Rather than treating online harms as issues that can be solved through parental monitoring, digital literacy, or individual behaviour change alone, the report recommends adopting a public health model.
This approach recognises that when exposure is widespread across a population, responsibility cannot rest solely with families.
Parents are navigating an environment where social media platforms are designed to capture attention, maximise engagement, and retain users for as long as possible. In such an environment, opting out is often neither realistic nor socially easy for young people.
A public health approach therefore places greater responsibility on the systems themselves. The digital environment must meet minimum safety standards so that families are not left to compensate for unsafe defaults.

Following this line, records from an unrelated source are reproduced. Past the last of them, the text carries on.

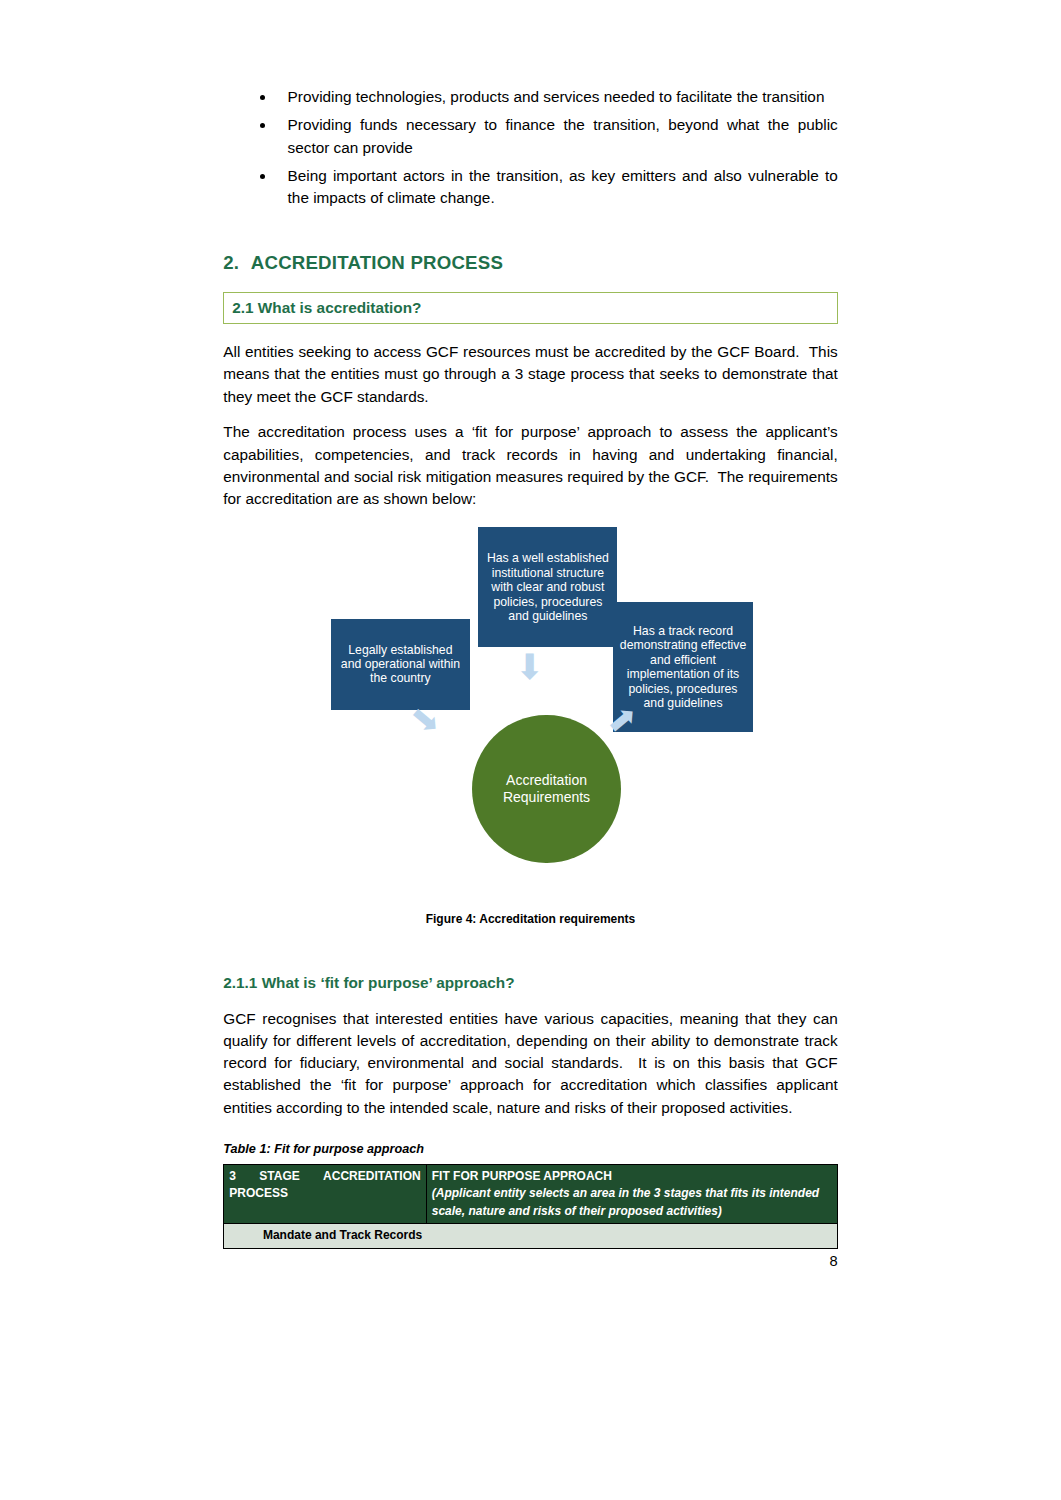Providing technologies, products and services needed to facilitate the transition
Providing funds necessary to finance the transition, beyond what the public sector can provide
Being important actors in the transition, as key emitters and also vulnerable to the impacts of climate change.
2. ACCREDITATION PROCESS
2.1 What is accreditation?
All entities seeking to access GCF resources must be accredited by the GCF Board. This means that the entities must go through a 3 stage process that seeks to demonstrate that they meet the GCF standards.
The accreditation process uses a ‘fit for purpose’ approach to assess the applicant’s capabilities, competencies, and track records in having and undertaking financial, environmental and social risk mitigation measures required by the GCF. The requirements for accreditation are as shown below:
Has a well established institutional structure with clear and robust policies, procedures and guidelines
Legally established and operational within the country
Has a track record demonstrating effective and efficient implementation of its policies, procedures and guidelines
⬇
➡
➡
Accreditation
Requirements
Figure 4: Accreditation requirements
2.1.1 What is ‘fit for purpose’ approach?
GCF recognises that interested entities have various capacities, meaning that they can qualify for different levels of accreditation, depending on their ability to demonstrate track record for fiduciary, environmental and social standards. It is on this basis that GCF established the ‘fit for purpose’ approach for accreditation which classifies applicant entities according to the intended scale, nature and risks of their proposed activities.
Table 1: Fit for purpose approach
| 3 STAGE ACCREDITATION PROCESS | FIT FOR PURPOSE APPROACH (Applicant entity selects an area in the 3 stages that fits its intended scale, nature and risks of their proposed activities) |
| Mandate and Track Records |
8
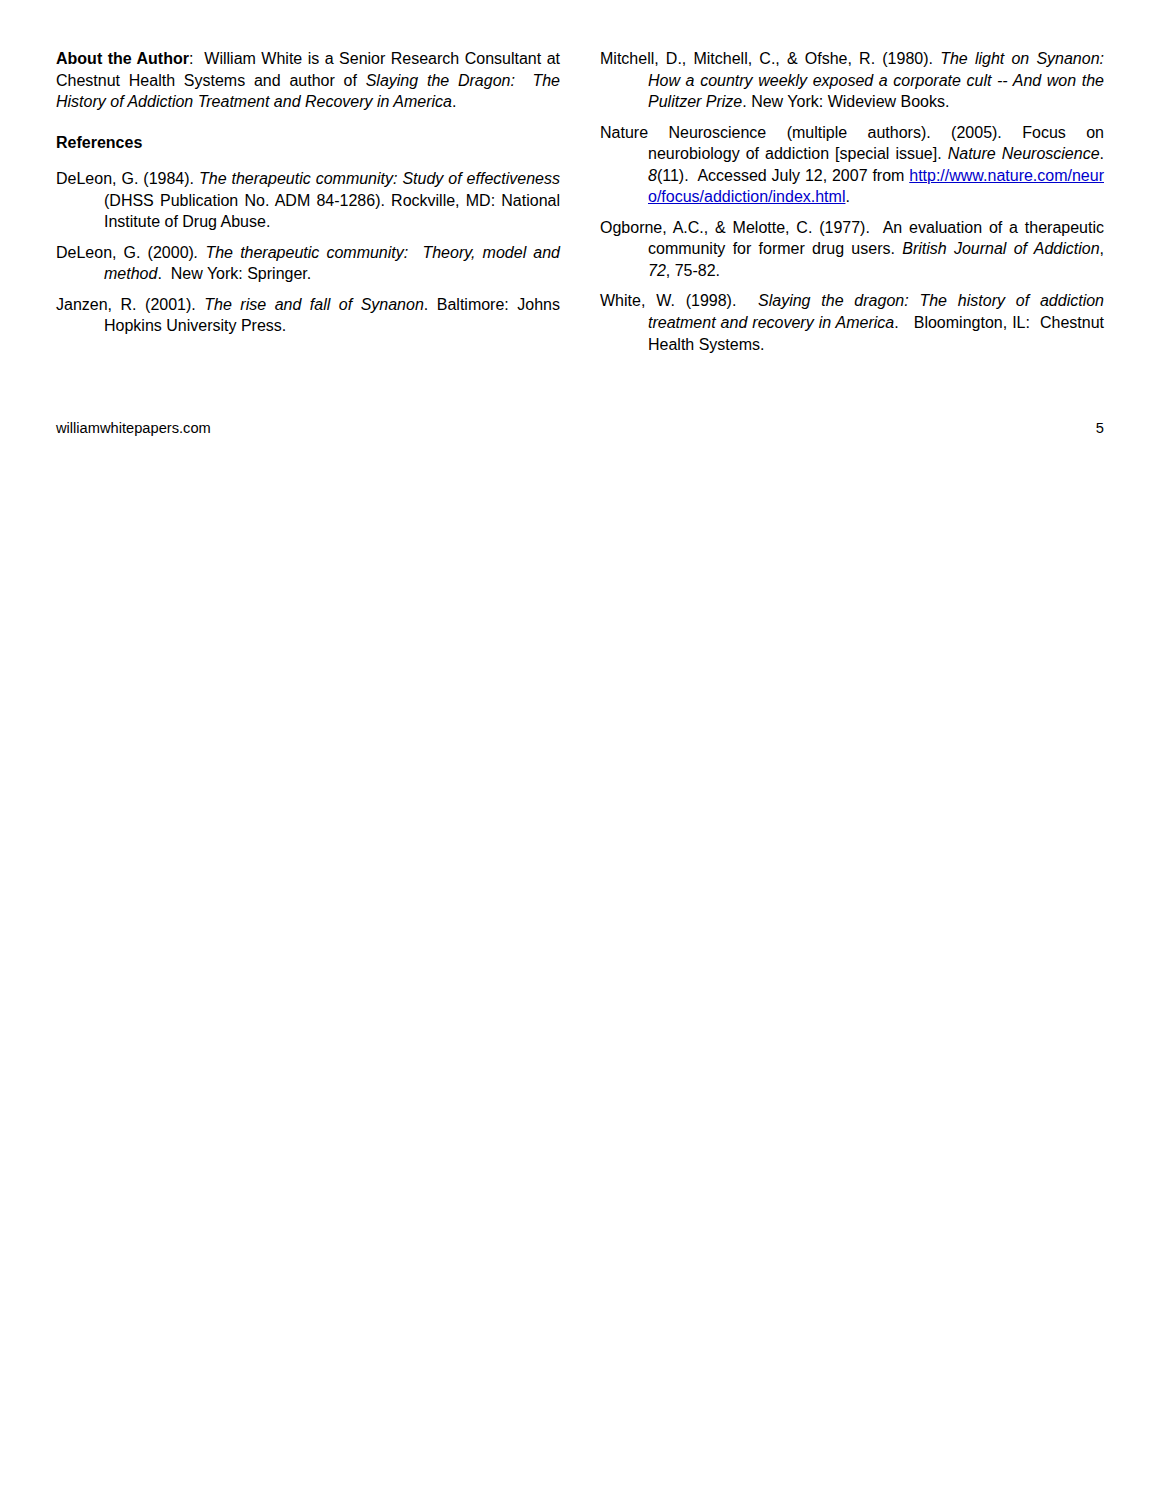About the Author: William White is a Senior Research Consultant at Chestnut Health Systems and author of Slaying the Dragon: The History of Addiction Treatment and Recovery in America.
References
DeLeon, G. (1984). The therapeutic community: Study of effectiveness (DHSS Publication No. ADM 84-1286). Rockville, MD: National Institute of Drug Abuse.
DeLeon, G. (2000). The therapeutic community: Theory, model and method. New York: Springer.
Janzen, R. (2001). The rise and fall of Synanon. Baltimore: Johns Hopkins University Press.
Mitchell, D., Mitchell, C., & Ofshe, R. (1980). The light on Synanon: How a country weekly exposed a corporate cult -- And won the Pulitzer Prize. New York: Wideview Books.
Nature Neuroscience (multiple authors). (2005). Focus on neurobiology of addiction [special issue]. Nature Neuroscience. 8(11). Accessed July 12, 2007 from http://www.nature.com/neuro/focus/addiction/index.html.
Ogborne, A.C., & Melotte, C. (1977). An evaluation of a therapeutic community for former drug users. British Journal of Addiction, 72, 75-82.
White, W. (1998). Slaying the dragon: The history of addiction treatment and recovery in America. Bloomington, IL: Chestnut Health Systems.
williamwhitepapers.com 5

Shifting the burden of proof
A central proposal in the report is the introduction of a precautionary regulatory approach.
In many areas of consumer safety, companies must demonstrate that their products are safe before they can be widely marketed. Toys, medicines, and vehicles all operate within regulatory frameworks that place safety obligations on manufacturers.
The report argues that social media platforms should be treated in a similar way.
Instead of researchers having to prove that platforms are harmful, the burden of proof should shift to technology companies to demonstrate that their products are safe for children to use.
This would represent a significant change in how digital technologies are regulated, recognising the scale of influence these platforms now have in children’s lives.
A wider vision for childhood
Importantly, the report does not focus solely on restrictions.
It also highlights the need to rebuild the wider environments that support children’s development and wellbeing.
This includes investment in safe outdoor spaces, youth services, arts and sports opportunities, and child-friendly neighbourhood design. The report proposes a Play and Recreation Levy on major social media platforms to help fund these alternatives.
The aim is not simply to limit exposure to harmful digital environments, but to ensure that children have meaningful opportunities for connection, play, creativity, and development both offline and online.
A moment for policy leadership
The report was published ahead of the recent vote in Parliament on proposals to raise the minimum age for harmful social media platforms to 16. While debate continues about the most effective regulatory approach, the report highlights an important point: meaningful protection for children is unlikely to come from any single measure. Age limits, stronger platform regulation, and investment in children’s environments should be seen as complementary parts of a wider framework.
For health professionals, educators and those working with children every day, the patterns are increasingly familiar. Concerns about sleep, attention, social development and mental wellbeing are appearing across different settings and age groups.
These experiences do not provide all the answers, but they offer important signals about where risks may lie.
The decisions now facing policymakers are therefore not only about technology regulation. They are about how society chooses to protect childhood in an environment where digital platforms have become central to daily life.
Listening to those who work most closely with children, including clinicians, teachers, and families themselves, will be essential in shaping solutions that are both effective and realistic.
Reclaiming childhood in the digital age will require thoughtful regulation, responsible innovation, and a shared commitment to putting children’s wellbeing at the centre of policy decisions.